Case Residuals Computation • semdplot

(Work-In-Progress)

Introduction

This is a technical appendix outlining how the data used to generate the plots are computed.

Computing Casewise Residuals

The function casewise_residual() first identifies the \(x\) variables: variables that have point to at least one other variable, and \(y\) variables, variables that that have at least one other variable pointing to them. Note that a variable can in both sets of variables (e.g., a mediator).

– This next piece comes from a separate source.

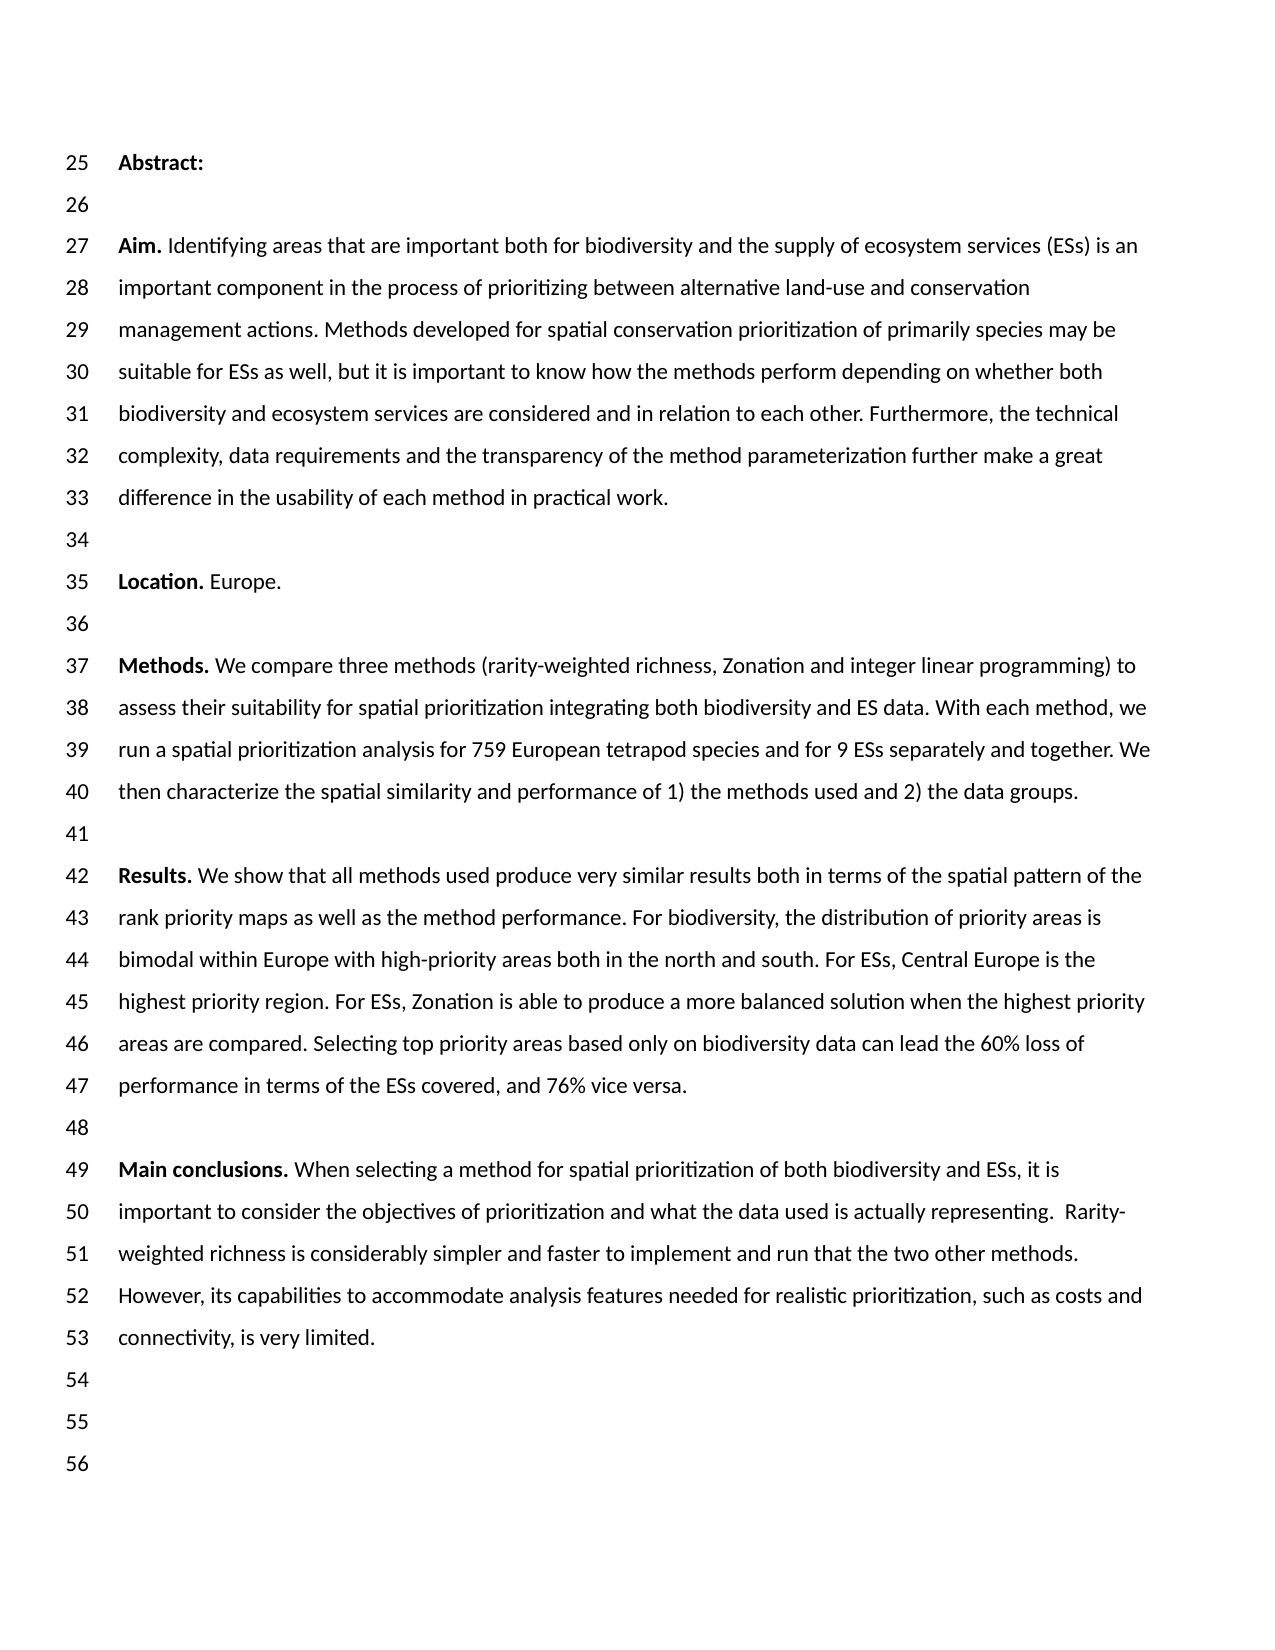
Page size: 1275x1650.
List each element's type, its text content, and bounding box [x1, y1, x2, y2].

It then enumerates all pairwise combination of \(x\) and \(y\) variables to see which of the following cases they belong to:

Free or or Fixed-To-Nonzero Path

If a path is free, or fixed to non-zero, then residuals of \(x\) and \(y\) are computed by predicting by all other variables that predict \(y\) in the model. The regression coefficients are computed by

\[ \beta_{x} = \Sigma_{x0}^{-1}\Sigma_{(x0, x)}, \] \[ \beta_{y} = \Sigma_{x0}^{-1}\Sigma_{(x0, y)}, \]

where \(\Sigma_{x0}\) is the model-implied covariance of \(x0\), all other variables that predict \(y\), and \(\Sigma_{(x0, x)}\) is a column vector of model-implied covariance between \(x\) and \(x0\). Similarly, \(\Sigma_{(x0, y)}\) is a column vector of model-implied covariance between \(y\) and \(x0\).

The predicted values of \(x\) and \(y\), \(\hat{X}\) and \(\hat{Y}\), respectively, are computed by

\[ \hat{X} = X\beta_{x}, \] \[ \hat{Y} = Y\beta_{y}. \]

where \(X\) and \(Y\) are column vectors of the values of \(x\) and \(y\).

The residuals of \(x\) and \(y\) are computed:

\[ E_{x} = X - \hat{X}, \] \[ E_{y} = Y - \hat{Y}. \]

That is, they computed as in multiple regression although the model-implied covariance matrix is used to compute the regression coefficient. Simple standardized residuals (standardized by their standard deviations, without correction as in studentized residuals in multiple regression) are also stored.

Fixed-to-Zero Path

For a path fixed to zero, if add_path is FALSE (the default), the casewise_residuals() will do nothing. If add_path is TRUE, and the \(y\) variable does not point to \(x\) in the model[^This prevents adding a bidirectional path], then it will add a path from \(x\) to \(y\) and fit the model again. The residuals for \(x\) an \(y\) will then be computed as for free paths in the model and stored.

Note that this is done simply by adding y ~ x to the model. Functions like lavaan::sem() may fix or free other parameters and so the model being fitted may not differ from the original model by one degree of freedom. The purpose of this step is purely for exploration.

\(x\) and \(y\) are Identical

If \(x\) and \(y\) are the same variable, then the residuals of \(y\) when being predicted by other variables pointing to it are computed and stored, using the regression coefficients in the model.

Limitations

Note that these residuals are model based but lack the adjustments usually done in multiple regression. To our knowledge, these adjustments have not be extended to path analysis. Nevertheless, these residuals are still useful for graphical assessment of linearity and identification of unusual cases with respect to a model.